Der Satz wird wahrscheinlich von beiden Gruppen missverstanden, da er, mag man das nun positiv oder negativ bewerten, nicht primär von den generellen Merkmalen oder Tätigkeiten einer Frau handelt, sondern von ihrer „Wertigkeit“. Beauvoir beschreibt in ihrem Hauptwerk ,,Das andere Geschlecht“, dass die Frau nicht das andere, defizitäre Geschlecht ist, weil sie dem Mann körperlich unterlegen ist, sondern weil ihre körperliche Unterlegenheit von der Gesellschaft als schlecht und den individuellen Wert mindernd angesehen wird. Wäre körperliche Arbeit nicht so unersetzlich zur Sicherung der eigenen Lebensgrundlage gewesen, wäre die Frau wohl nicht ab- und der Mann nicht aufgewertet worden. Mit anderen Worten: Das sogenannte Patriarchat wäre nicht entstanden.
Frauen im Neoliberalismus
Und genau dies ist auch der Grund dafür, dass sich die politische Strömung des Feminismus außerordentlich gut mit dem Kapitalismus versteht. Die körperliche Arbeit ist durch Industrialisierung, Digitalisierung und den allgemeinen wirtschaftlichen Fortschritt im Zuge der Ausbreitung des Kapitalismus am Arbeitsmarkt immer mehr in den Hintergrund gerückt. Heute sind vielmehr kognitive Fähigkeiten gefragt, die genauso gut Frauen erbringen können. Oder aber Arbeitskräfte in prekären Beschäftigungen, die sich mit niedrigen Löhnen zufriedengeben – zum Beispiel, weil sie einen Ehemann haben, der den familiären Haupterwerb erzielt.
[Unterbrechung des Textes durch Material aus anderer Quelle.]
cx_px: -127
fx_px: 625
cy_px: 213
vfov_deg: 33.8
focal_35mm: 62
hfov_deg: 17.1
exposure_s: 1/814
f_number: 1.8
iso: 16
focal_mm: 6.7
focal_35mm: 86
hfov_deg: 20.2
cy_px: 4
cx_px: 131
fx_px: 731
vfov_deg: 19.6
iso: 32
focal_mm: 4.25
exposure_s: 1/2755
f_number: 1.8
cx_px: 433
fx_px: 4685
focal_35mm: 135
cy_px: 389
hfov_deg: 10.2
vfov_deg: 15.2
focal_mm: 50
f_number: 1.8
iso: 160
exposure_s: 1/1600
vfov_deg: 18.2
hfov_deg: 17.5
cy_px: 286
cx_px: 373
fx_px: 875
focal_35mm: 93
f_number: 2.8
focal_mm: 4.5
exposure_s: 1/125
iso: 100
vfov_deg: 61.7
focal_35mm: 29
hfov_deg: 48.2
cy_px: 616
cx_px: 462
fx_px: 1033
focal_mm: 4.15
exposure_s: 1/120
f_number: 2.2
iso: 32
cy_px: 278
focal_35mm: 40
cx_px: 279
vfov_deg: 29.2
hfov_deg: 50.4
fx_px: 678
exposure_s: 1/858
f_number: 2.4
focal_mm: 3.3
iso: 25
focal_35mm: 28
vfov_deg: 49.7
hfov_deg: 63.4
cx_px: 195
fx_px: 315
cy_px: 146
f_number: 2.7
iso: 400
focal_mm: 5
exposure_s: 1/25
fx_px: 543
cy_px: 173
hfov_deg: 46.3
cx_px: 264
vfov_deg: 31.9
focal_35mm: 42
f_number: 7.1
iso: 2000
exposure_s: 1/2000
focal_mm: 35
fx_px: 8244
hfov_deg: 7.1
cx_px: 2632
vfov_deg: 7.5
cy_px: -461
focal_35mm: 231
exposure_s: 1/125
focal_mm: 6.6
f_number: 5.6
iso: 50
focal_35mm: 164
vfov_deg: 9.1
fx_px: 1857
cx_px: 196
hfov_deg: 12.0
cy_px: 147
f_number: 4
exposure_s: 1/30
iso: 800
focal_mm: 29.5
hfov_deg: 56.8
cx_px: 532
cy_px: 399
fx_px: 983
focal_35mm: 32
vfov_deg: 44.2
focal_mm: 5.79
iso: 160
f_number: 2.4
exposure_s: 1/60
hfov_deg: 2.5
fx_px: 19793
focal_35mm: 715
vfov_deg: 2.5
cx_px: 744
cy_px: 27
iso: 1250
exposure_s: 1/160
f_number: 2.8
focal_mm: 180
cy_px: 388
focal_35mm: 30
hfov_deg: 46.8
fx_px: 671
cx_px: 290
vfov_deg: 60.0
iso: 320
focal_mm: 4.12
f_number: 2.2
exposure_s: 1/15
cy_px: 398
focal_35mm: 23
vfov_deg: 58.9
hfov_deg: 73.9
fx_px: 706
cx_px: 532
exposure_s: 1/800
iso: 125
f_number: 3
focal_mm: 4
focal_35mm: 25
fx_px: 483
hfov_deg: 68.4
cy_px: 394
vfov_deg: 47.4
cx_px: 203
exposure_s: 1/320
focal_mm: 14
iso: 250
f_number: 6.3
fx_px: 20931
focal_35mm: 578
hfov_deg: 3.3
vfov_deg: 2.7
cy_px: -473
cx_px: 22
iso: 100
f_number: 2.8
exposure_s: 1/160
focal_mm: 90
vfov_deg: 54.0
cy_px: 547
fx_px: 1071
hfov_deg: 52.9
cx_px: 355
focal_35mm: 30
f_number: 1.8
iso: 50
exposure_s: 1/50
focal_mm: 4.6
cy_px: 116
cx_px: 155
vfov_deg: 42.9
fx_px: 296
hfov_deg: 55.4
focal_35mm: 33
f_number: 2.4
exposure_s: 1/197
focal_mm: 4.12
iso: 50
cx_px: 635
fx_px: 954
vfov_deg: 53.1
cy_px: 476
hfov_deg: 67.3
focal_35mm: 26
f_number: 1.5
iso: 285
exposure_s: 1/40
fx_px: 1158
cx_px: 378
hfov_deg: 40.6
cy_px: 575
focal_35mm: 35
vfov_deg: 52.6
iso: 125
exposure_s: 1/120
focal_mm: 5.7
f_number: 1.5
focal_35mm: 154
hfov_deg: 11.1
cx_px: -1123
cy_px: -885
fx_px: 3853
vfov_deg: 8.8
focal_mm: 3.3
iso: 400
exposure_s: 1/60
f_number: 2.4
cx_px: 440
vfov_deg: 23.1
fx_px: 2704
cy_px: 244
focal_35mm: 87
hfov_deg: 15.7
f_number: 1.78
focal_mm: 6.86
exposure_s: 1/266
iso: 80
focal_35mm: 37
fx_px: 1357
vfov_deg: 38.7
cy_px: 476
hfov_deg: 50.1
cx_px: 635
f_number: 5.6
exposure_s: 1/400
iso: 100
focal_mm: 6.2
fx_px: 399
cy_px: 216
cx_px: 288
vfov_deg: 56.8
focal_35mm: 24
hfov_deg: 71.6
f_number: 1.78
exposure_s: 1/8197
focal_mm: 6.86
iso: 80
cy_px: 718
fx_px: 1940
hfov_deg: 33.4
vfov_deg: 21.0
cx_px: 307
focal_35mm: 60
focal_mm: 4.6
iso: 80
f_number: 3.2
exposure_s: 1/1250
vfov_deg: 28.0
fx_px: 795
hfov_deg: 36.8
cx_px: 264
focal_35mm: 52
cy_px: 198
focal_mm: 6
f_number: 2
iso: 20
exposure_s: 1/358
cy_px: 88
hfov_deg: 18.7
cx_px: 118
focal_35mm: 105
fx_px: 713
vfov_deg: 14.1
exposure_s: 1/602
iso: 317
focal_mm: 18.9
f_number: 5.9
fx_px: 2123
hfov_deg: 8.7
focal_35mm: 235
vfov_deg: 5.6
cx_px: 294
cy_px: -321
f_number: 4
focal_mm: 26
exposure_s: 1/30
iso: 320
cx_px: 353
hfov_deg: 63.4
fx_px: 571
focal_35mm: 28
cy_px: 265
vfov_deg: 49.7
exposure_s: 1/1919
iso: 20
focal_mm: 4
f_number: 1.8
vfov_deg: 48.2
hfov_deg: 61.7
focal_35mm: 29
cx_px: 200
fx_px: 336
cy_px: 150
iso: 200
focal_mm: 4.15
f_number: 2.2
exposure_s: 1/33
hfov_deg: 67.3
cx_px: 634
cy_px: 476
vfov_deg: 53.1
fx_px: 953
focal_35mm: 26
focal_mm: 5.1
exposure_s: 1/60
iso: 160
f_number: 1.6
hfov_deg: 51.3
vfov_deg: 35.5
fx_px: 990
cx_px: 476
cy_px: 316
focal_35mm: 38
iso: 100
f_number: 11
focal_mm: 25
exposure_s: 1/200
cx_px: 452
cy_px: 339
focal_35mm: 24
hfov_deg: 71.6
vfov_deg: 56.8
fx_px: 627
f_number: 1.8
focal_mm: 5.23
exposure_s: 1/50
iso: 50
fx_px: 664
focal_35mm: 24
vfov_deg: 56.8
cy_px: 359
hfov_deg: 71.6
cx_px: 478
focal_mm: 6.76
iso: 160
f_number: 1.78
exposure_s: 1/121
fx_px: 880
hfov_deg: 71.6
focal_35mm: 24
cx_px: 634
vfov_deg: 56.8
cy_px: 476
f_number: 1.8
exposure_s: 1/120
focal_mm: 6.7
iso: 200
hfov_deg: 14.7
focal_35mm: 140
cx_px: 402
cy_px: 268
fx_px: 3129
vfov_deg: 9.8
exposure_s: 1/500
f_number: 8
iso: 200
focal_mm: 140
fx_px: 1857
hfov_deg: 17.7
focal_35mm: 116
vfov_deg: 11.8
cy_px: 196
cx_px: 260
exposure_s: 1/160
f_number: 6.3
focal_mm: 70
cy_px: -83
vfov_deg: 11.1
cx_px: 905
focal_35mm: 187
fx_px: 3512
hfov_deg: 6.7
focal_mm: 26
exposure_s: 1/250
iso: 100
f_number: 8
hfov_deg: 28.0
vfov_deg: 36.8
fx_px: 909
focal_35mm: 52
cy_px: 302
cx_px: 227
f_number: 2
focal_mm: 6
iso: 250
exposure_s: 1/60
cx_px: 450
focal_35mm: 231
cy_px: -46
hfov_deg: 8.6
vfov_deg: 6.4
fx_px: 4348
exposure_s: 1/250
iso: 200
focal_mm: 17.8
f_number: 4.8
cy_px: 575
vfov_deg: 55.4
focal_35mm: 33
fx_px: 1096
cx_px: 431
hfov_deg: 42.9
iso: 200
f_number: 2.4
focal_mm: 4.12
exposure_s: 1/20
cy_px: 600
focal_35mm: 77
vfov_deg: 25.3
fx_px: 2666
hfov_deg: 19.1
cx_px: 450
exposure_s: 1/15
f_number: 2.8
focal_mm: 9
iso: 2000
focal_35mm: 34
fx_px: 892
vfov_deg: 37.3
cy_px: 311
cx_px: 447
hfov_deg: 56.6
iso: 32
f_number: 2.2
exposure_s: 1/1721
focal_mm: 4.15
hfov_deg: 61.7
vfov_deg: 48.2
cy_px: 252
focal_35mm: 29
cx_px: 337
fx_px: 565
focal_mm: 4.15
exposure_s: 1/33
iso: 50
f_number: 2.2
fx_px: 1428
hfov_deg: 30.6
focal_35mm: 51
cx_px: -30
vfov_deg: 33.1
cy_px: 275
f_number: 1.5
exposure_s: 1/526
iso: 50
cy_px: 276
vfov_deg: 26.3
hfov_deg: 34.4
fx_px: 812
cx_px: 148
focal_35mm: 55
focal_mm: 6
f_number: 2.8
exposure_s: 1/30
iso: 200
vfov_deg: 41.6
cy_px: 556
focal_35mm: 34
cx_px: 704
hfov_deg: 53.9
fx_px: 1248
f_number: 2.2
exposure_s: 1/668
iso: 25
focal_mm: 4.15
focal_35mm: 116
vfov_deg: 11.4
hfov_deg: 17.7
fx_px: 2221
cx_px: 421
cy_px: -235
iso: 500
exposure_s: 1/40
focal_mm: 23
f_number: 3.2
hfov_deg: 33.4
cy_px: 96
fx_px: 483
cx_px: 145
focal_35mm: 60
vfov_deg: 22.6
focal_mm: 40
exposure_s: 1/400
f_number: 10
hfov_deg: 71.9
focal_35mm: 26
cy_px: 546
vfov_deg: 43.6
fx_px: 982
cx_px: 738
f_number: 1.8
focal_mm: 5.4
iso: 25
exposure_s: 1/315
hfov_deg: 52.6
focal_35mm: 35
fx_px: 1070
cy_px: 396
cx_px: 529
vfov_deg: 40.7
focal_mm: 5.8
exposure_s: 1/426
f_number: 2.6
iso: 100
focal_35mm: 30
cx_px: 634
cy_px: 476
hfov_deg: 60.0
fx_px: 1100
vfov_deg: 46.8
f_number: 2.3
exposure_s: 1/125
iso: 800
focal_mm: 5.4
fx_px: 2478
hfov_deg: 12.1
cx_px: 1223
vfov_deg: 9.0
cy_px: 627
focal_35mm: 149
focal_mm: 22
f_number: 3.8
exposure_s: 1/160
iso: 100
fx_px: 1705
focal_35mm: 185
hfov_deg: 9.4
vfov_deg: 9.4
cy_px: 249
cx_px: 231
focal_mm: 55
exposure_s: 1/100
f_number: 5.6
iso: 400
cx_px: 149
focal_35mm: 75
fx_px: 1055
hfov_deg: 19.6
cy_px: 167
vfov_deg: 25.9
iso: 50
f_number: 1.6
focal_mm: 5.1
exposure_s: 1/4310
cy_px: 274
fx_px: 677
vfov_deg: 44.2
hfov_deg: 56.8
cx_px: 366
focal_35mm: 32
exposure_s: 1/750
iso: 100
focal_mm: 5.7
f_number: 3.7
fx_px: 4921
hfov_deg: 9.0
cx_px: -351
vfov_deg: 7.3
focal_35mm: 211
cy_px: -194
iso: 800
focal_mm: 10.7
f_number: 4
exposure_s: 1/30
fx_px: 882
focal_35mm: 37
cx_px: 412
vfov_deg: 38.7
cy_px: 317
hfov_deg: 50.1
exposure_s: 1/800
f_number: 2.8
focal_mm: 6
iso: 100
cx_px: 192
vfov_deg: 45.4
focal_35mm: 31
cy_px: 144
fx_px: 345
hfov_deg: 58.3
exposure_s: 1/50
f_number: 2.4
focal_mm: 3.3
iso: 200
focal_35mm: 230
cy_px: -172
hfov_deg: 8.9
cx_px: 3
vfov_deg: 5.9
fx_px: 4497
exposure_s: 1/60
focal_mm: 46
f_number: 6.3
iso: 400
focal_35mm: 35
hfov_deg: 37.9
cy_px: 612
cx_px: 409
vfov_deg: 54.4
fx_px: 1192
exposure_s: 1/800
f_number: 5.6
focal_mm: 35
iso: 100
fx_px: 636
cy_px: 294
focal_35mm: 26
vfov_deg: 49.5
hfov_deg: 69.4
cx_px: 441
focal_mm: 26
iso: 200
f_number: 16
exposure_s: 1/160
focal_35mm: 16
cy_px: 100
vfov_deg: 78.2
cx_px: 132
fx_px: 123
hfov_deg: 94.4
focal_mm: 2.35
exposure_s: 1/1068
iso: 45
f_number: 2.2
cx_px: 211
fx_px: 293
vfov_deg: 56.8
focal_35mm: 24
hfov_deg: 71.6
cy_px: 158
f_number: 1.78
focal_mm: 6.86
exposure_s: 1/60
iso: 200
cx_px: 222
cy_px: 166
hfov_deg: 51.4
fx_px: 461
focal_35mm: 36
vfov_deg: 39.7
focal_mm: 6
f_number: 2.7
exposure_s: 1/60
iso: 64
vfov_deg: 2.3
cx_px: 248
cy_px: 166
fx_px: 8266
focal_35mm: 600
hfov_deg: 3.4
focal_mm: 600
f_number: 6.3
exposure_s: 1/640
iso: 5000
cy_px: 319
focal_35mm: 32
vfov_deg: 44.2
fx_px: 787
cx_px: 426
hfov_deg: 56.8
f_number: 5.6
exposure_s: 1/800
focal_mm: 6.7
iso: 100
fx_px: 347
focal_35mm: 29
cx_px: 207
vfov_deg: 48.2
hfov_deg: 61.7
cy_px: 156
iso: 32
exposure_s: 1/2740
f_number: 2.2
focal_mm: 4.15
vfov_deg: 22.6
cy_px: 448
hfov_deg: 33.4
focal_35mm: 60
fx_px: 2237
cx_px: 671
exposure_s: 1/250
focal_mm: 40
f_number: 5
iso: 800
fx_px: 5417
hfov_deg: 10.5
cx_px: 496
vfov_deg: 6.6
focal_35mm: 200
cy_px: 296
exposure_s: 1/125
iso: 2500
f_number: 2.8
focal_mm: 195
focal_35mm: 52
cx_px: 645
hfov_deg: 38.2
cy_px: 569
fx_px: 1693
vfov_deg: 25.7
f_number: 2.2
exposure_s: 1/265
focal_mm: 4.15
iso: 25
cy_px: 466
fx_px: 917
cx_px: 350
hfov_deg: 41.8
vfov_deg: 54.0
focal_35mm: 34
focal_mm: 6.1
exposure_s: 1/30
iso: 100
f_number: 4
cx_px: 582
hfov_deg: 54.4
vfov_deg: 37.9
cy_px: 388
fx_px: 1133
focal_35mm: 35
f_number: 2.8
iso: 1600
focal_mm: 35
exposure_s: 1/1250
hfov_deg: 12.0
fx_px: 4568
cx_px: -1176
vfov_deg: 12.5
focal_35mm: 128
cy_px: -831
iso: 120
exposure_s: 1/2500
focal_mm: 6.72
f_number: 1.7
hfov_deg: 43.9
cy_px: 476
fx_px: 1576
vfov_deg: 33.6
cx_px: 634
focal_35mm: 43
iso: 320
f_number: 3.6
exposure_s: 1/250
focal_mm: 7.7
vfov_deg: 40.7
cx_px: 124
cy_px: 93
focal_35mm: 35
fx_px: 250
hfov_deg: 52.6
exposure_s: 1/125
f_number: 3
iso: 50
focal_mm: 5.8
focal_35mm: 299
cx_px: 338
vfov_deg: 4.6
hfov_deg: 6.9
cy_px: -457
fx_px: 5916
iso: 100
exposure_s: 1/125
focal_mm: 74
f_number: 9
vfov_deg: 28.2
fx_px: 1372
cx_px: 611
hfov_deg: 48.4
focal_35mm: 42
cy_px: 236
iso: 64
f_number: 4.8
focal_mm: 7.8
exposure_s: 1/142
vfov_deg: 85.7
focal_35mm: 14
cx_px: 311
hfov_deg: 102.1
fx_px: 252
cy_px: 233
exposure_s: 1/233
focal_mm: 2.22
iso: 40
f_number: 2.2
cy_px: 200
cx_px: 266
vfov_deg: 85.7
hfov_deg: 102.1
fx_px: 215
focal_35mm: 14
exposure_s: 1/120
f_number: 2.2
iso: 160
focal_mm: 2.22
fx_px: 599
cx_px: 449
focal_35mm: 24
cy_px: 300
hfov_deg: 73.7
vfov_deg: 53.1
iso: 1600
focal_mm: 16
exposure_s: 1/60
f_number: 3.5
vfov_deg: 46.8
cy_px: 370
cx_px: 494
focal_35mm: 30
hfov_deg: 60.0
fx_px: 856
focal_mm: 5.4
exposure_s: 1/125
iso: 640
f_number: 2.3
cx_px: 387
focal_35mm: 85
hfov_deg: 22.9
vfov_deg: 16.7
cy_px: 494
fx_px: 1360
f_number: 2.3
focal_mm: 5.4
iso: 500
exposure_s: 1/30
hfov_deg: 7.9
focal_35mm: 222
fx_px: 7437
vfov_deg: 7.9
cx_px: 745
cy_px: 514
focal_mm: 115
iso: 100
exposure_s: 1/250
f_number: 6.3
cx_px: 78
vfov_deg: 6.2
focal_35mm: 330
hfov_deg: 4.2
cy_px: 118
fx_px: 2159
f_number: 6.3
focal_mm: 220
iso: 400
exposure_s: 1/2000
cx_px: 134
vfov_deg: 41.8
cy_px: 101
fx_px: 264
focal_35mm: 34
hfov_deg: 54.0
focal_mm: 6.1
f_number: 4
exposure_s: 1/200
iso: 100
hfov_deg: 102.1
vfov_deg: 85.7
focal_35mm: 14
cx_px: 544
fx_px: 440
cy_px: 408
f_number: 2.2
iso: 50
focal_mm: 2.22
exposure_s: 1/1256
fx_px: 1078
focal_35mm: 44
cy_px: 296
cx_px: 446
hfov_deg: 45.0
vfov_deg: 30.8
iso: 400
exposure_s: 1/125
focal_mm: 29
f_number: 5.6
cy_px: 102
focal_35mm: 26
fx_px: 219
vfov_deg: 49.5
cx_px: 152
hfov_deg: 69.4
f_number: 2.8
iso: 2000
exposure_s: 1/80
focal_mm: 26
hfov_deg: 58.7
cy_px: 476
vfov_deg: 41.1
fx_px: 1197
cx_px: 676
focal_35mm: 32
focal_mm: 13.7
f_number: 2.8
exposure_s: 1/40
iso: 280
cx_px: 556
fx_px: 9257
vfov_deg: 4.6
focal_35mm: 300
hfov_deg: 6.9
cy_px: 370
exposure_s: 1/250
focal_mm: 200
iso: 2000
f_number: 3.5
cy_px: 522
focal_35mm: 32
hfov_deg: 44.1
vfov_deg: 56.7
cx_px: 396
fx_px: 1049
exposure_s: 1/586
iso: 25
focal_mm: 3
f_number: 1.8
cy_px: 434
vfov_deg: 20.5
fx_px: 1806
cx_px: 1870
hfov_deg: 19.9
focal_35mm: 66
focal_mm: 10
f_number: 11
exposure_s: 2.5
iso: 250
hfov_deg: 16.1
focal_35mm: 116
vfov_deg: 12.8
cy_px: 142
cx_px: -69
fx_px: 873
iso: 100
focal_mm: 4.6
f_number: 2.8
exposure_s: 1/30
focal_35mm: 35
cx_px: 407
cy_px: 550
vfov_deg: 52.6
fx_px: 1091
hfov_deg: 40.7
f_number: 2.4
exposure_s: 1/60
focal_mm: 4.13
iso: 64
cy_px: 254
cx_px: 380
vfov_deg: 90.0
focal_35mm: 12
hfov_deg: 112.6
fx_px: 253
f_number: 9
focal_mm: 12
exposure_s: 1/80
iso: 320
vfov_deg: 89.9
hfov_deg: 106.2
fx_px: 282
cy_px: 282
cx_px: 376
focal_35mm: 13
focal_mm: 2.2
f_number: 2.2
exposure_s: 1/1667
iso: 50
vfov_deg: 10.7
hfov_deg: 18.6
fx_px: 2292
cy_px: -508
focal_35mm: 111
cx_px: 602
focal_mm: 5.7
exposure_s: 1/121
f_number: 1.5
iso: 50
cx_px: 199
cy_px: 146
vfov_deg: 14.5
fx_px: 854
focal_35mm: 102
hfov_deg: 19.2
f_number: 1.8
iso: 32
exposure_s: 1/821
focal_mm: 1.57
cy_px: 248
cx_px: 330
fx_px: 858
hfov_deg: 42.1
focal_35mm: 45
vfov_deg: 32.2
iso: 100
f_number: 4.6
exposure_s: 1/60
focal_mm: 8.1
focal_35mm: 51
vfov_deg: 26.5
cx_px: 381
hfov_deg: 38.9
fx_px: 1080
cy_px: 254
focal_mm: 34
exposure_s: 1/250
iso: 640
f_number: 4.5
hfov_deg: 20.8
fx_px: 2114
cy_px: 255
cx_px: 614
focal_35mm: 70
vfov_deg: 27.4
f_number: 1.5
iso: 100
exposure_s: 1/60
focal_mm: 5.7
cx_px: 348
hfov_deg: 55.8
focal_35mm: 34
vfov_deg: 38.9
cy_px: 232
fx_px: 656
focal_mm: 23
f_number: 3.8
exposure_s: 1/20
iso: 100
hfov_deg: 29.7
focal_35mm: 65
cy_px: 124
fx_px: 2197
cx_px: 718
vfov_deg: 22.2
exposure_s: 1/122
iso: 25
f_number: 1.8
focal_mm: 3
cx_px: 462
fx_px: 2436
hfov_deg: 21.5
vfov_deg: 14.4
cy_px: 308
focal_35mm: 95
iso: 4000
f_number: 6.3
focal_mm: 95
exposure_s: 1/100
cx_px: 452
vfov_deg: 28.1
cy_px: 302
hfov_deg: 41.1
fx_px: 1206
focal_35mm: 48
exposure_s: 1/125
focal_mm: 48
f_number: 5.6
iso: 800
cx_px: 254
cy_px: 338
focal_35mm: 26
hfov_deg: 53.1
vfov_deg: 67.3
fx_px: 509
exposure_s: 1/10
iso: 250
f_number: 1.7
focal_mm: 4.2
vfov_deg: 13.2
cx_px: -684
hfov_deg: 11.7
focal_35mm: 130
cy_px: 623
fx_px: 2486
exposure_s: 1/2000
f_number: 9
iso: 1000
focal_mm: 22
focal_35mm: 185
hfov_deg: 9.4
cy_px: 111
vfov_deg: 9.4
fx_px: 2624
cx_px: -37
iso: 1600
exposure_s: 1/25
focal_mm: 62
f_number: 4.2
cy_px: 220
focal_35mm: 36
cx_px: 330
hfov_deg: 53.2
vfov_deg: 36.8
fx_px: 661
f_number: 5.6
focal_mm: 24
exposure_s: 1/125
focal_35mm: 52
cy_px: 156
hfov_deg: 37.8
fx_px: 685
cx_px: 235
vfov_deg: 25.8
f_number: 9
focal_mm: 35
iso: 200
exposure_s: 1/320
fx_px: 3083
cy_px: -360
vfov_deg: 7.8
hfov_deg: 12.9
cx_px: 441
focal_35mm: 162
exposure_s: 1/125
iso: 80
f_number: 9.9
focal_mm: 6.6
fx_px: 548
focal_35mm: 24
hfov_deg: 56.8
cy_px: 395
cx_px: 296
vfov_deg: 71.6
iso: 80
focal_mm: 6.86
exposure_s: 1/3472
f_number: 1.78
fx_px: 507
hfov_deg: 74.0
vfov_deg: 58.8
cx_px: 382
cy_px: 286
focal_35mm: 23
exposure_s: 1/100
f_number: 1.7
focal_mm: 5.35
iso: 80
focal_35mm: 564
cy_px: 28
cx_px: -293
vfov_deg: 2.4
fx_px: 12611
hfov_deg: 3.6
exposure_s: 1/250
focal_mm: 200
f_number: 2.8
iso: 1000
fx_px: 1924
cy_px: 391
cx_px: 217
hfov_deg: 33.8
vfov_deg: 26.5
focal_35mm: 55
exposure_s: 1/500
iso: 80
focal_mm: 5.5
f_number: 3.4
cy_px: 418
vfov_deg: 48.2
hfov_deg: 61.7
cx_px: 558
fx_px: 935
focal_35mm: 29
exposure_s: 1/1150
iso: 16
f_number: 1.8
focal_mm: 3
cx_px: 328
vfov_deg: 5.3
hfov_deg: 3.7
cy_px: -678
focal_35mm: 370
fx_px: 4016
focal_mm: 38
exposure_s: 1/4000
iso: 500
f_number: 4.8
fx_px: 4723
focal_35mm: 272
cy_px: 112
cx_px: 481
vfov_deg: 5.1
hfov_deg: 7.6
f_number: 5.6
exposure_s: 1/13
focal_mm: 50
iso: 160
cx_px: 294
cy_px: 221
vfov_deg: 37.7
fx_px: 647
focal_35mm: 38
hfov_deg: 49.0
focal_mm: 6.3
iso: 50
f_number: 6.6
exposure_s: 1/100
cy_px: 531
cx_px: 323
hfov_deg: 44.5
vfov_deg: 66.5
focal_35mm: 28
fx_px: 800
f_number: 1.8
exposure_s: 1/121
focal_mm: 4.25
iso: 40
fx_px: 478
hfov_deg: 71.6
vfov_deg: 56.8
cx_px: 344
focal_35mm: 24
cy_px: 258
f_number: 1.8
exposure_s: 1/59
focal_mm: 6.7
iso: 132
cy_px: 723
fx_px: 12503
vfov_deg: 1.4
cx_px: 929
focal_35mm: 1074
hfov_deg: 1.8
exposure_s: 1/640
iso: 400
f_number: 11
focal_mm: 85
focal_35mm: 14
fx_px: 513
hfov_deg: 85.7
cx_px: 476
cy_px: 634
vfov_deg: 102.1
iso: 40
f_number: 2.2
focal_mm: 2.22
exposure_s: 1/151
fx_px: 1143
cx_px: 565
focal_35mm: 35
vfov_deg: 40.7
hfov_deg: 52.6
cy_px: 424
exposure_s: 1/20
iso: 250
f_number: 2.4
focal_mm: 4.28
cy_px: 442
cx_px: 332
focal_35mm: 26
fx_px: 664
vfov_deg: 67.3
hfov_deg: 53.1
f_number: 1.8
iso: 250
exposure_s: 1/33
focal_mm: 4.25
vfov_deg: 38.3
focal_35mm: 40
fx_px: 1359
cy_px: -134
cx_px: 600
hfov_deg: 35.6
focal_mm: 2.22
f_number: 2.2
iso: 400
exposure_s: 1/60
Die Aufmerksamkeit, welches der Gleichberechtigung von Frauen und Männern von Seiten der Wirtschaft – beispielsweise durch sogenannte Girls-Days, bei denen jungen Mädchen technische Berufe nähergebracht werden sollen – zuteilwird, resultiert nicht aus einem gesellschaftlichen Gefühl für Fairness, sondern verfolgt ein ökonomisches Interesse. Das bedeutet natürlich in keinster Weise, dass Gleichberechtigung der Frau in unserer heutigen Gesellschaft nicht immens wichtig wäre und jede Unterdrückung oder sexuelle Belästigung in irgendeiner Form verharmlost oder relativiert werden könnte.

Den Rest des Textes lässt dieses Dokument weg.